- _Required work_:
Please print the entries below exactly, from the line with "- **[Vault Troubleshooting](./Vault-Troubleshooting.md)**" through the line with "- **Dynamic PKI**", including both of those lines and leaving out all others.

*** Data supplied

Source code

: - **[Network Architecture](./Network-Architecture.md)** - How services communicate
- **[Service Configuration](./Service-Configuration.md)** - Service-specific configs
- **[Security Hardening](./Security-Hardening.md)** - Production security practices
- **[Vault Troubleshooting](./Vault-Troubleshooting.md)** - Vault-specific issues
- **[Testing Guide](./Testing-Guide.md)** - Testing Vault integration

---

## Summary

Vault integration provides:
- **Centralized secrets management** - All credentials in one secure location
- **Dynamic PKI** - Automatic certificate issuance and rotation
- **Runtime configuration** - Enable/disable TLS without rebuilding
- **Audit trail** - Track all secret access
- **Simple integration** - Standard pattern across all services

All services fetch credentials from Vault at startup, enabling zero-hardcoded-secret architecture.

******

- _Solved problem_:
- **[Vault Troubleshooting](./Vault-Troubleshooting.md)** - Vault-specific issues
- **[Testing Guide](./Testing-Guide.md)** - Testing Vault integration

---

## Summary

Vault integration provides:
- **Centralized secrets management** - All credentials in one secure location
- **Dynamic PKI** - Automatic certificate issuance and rotation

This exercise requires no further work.